▶ [PROBLEM DETAILS] Set down every entry exactly as it was written.

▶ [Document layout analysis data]
--------------------
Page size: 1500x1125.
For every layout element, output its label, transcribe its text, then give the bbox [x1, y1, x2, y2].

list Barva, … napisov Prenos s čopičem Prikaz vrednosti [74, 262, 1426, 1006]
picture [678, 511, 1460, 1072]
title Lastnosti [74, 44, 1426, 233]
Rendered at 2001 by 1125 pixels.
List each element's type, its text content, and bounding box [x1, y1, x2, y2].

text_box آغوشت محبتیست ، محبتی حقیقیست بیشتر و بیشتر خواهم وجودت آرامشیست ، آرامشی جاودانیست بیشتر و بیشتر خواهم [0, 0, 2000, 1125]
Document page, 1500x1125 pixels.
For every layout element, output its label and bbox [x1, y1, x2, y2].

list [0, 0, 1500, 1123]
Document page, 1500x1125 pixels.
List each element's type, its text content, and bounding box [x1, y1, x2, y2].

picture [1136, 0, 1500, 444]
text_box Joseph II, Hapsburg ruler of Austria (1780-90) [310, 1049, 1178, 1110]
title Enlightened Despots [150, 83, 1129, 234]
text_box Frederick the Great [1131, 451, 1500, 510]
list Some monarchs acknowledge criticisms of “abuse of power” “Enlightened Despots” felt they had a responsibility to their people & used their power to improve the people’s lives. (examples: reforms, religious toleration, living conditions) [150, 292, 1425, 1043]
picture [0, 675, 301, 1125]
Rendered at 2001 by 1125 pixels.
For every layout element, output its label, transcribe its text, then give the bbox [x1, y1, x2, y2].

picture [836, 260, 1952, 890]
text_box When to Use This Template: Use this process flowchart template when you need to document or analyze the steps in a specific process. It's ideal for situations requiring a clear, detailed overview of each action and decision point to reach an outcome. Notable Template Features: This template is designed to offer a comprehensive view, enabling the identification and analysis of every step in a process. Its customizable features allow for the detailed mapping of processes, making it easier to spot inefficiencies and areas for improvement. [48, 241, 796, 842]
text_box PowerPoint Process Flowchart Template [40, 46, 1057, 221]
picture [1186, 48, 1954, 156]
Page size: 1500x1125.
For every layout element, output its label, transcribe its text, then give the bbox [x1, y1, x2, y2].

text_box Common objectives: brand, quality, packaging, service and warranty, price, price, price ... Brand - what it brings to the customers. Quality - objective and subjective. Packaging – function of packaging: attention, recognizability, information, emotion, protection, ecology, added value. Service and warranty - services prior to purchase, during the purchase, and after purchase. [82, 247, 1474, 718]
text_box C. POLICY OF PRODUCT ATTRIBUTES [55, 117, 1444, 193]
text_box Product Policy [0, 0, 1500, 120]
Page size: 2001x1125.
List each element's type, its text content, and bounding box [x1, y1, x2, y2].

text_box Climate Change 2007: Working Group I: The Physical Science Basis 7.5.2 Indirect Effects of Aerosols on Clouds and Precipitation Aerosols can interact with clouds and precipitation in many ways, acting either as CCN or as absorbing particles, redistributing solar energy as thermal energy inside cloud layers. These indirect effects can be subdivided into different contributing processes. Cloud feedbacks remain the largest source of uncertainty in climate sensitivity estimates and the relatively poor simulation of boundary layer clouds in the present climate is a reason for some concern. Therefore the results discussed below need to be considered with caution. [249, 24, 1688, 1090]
--------------------
▶ [TASK RESPONSE]
Page size: 1500x1125.
For every layout element, output its label, transcribe its text, then give the bbox [x1, y1, x2, y2].

list Barva, … napisov Prenos s čopičem Prikaz vrednosti [74, 262, 1426, 1006]
picture [678, 511, 1460, 1072]
title Lastnosti [74, 44, 1426, 233]
Rendered at 2001 by 1125 pixels.
List each element's type, its text content, and bounding box [x1, y1, x2, y2].

text_box آغوشت محبتیست ، محبتی حقیقیست بیشتر و بیشتر خواهم وجودت آرامشیست ، آرامشی جاودانیست بیشتر و بیشتر خواهم [0, 0, 2000, 1125]
Document page, 1500x1125 pixels.
For every layout element, output its label and bbox [x1, y1, x2, y2].

list [0, 0, 1500, 1123]
Document page, 1500x1125 pixels.
List each element's type, its text content, and bounding box [x1, y1, x2, y2].

picture [1136, 0, 1500, 444]
text_box Joseph II, Hapsburg ruler of Austria (1780-90) [310, 1049, 1178, 1110]
title Enlightened Despots [150, 83, 1129, 234]
text_box Frederick the Great [1131, 451, 1500, 510]
list Some monarchs acknowledge criticisms of “abuse of power” “Enlightened Despots” felt they had a responsibility to their people & used their power to improve the people’s lives. (examples: reforms, religious toleration, living conditions) [150, 292, 1425, 1043]
picture [0, 675, 301, 1125]
Rendered at 2001 by 1125 pixels.
For every layout element, output its label, transcribe its text, then give the bbox [x1, y1, x2, y2].

picture [836, 260, 1952, 890]
text_box When to Use This Template: Use this process flowchart template when you need to document or analyze the steps in a specific process. It's ideal for situations requiring a clear, detailed overview of each action and decision point to reach an outcome. Notable Template Features: This template is designed to offer a comprehensive view, enabling the identification and analysis of every step in a process. Its customizable features allow for the detailed mapping of processes, making it easier to spot inefficiencies and areas for improvement. [48, 241, 796, 842]
text_box PowerPoint Process Flowchart Template [40, 46, 1057, 221]
picture [1186, 48, 1954, 156]
Page size: 1500x1125.
For every layout element, output its label, transcribe its text, then give the bbox [x1, y1, x2, y2].

text_box Common objectives: brand, quality, packaging, service and warranty, price, price, price ... Brand - what it brings to the customers. Quality - objective and subjective. Packaging – function of packaging: attention, recognizability, information, emotion, protection, ecology, added value. Service and warranty - services prior to purchase, during the purchase, and after purchase. [82, 247, 1474, 718]
text_box C. POLICY OF PRODUCT ATTRIBUTES [55, 117, 1444, 193]
text_box Product Policy [0, 0, 1500, 120]
Page size: 2001x1125.
List each element's type, its text content, and bounding box [x1, y1, x2, y2].

text_box Climate Change 2007: Working Group I: The Physical Science Basis 7.5.2 Indirect Effects of Aerosols on Clouds and Precipitation Aerosols can interact with clouds and precipitation in many ways, acting either as CCN or as absorbing particles, redistributing solar energy as thermal energy inside cloud layers. These indirect effects can be subdivided into different contributing processes. Cloud feedbacks remain the largest source of uncertainty in climate sensitivity estimates and the relatively poor simulation of boundary layer clouds in the present climate is a reason for some concern. Therefore the results discussed below need to be considered with caution. [249, 24, 1688, 1090]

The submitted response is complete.